__TASK GOAL__
Your reply should be only the number of lines in the records that contain the word "content".

__STUDY MATERIAL__
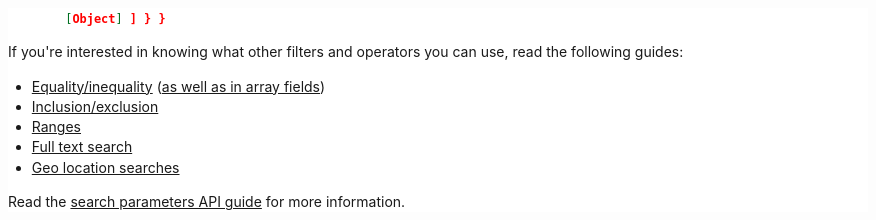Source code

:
 ```json
        [Object] ] } }
```

If you're interested in knowing what other filters and operators you can use, read the following guides:

- [Equality/inequality](/developers/docs/references/content-delivery-api/#/reference/search-parameters/equality-operator) ([as well as in array fields](/developers/docs/references/content-delivery-api/#/reference/search-parameters/array-equalityinequality))
- [Inclusion/exclusion](/developers/docs/references/content-delivery-api/#/reference/search-parameters/inclusion)
- [Ranges](/developers/docs/references/content-delivery-api/#/reference/search-parameters/ranges)
- [Full text search](/developers/docs/references/content-delivery-api/#/reference/search-parameters/full-text-search)
- [Geo location searches](/developers/docs/references/content-delivery-api/#/reference/search-parameters/location-proximity-search)

Read the [search parameters API guide](/developers/docs/references/content-delivery-api/#/reference/search-parameters) for more information.
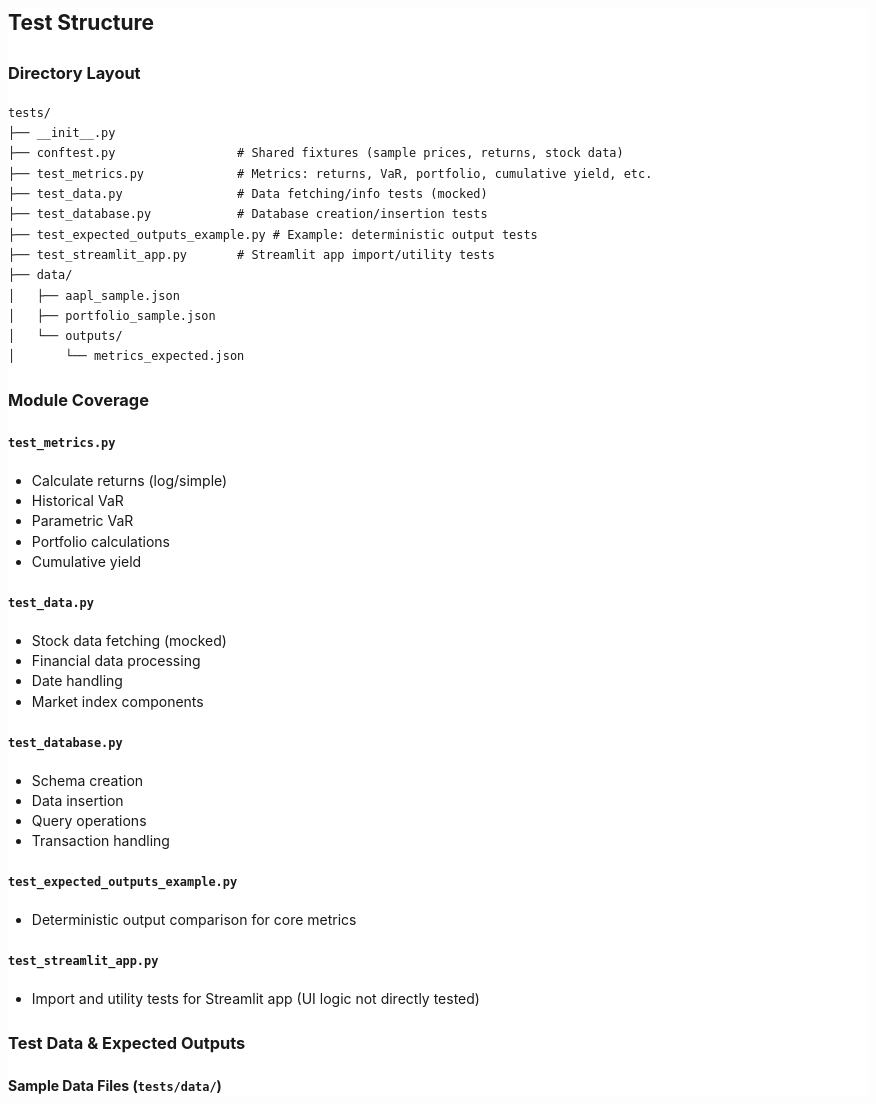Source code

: ## Test Structure


### Directory Layout
```
tests/
├── __init__.py
├── conftest.py                 # Shared fixtures (sample prices, returns, stock data)
├── test_metrics.py             # Metrics: returns, VaR, portfolio, cumulative yield, etc.
├── test_data.py                # Data fetching/info tests (mocked)
├── test_database.py            # Database creation/insertion tests
├── test_expected_outputs_example.py # Example: deterministic output tests
├── test_streamlit_app.py       # Streamlit app import/utility tests
├── data/
│   ├── aapl_sample.json
│   ├── portfolio_sample.json
│   └── outputs/
│       └── metrics_expected.json
```


### Module Coverage

#### `test_metrics.py`
- Calculate returns (log/simple)
- Historical VaR
- Parametric VaR
- Portfolio calculations
- Cumulative yield

#### `test_data.py`
- Stock data fetching (mocked)
- Financial data processing
- Date handling
- Market index components

#### `test_database.py`
- Schema creation
- Data insertion
- Query operations
- Transaction handling

#### `test_expected_outputs_example.py`
- Deterministic output comparison for core metrics

#### `test_streamlit_app.py`
- Import and utility tests for Streamlit app (UI logic not directly tested)

### Test Data & Expected Outputs

#### Sample Data Files (`tests/data/`)
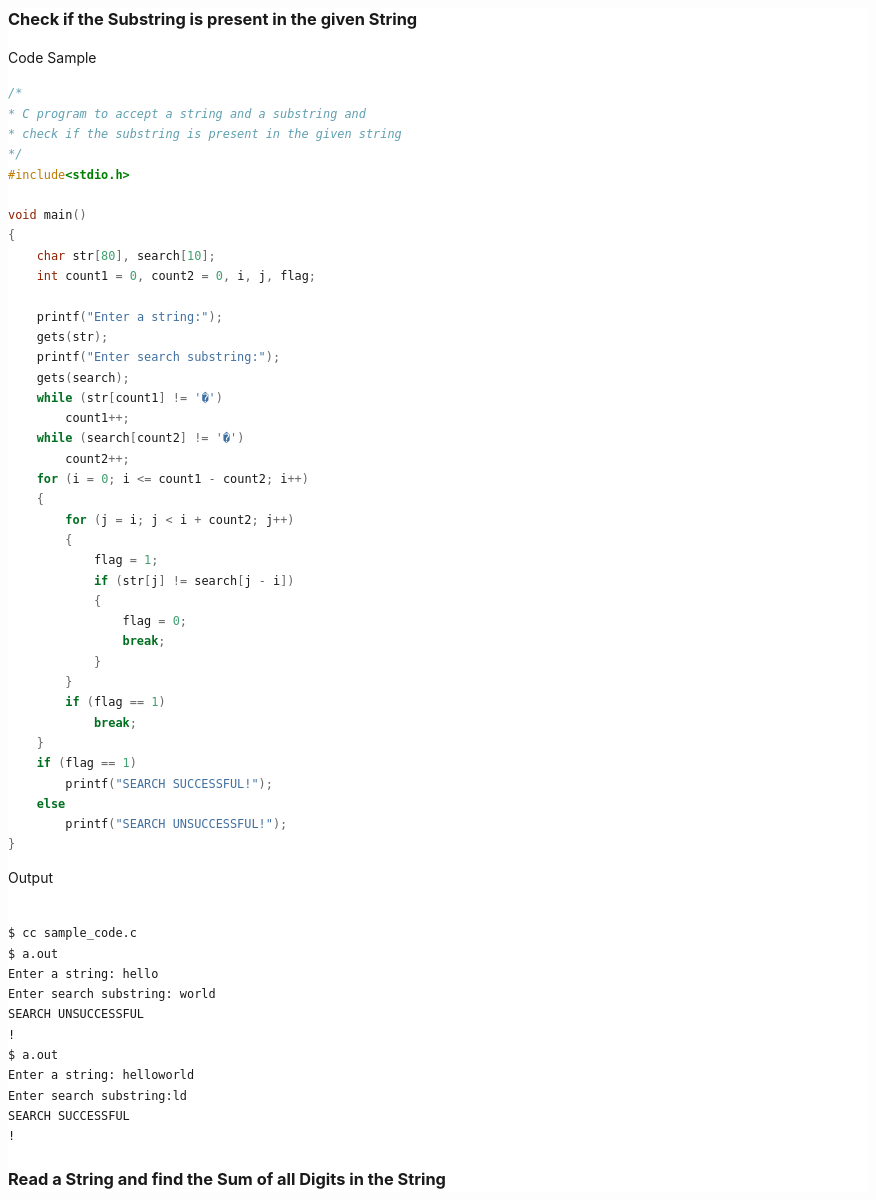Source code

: ### Check if the Substring is present in the given String		

 Code Sample 
```c
/*
* C program to accept a string and a substring and
* check if the substring is present in the given string
*/
#include<stdio.h>

void main()
{
    char str[80], search[10];
    int count1 = 0, count2 = 0, i, j, flag;

    printf("Enter a string:");
    gets(str);
    printf("Enter search substring:");
    gets(search);
    while (str[count1] != '�')
        count1++;
    while (search[count2] != '�')
        count2++;
    for (i = 0; i <= count1 - count2; i++)
    {
        for (j = i; j < i + count2; j++)
        {
            flag = 1;
            if (str[j] != search[j - i])
            {
                flag = 0;
                break;
            }
        }
        if (flag == 1)
            break;
    }
    if (flag == 1)
        printf("SEARCH SUCCESSFUL!");
    else
        printf("SEARCH UNSUCCESSFUL!");
}
```

 Output 
```bash

$ cc sample_code.c 
$ a.out
Enter a string: hello
Enter search substring: world
SEARCH UNSUCCESSFUL
!
$ a.out
Enter a string: helloworld
Enter search substring:ld
SEARCH SUCCESSFUL
!
```
### Read a String and find the Sum of all Digits in the String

__RESPONSE BELOW__
6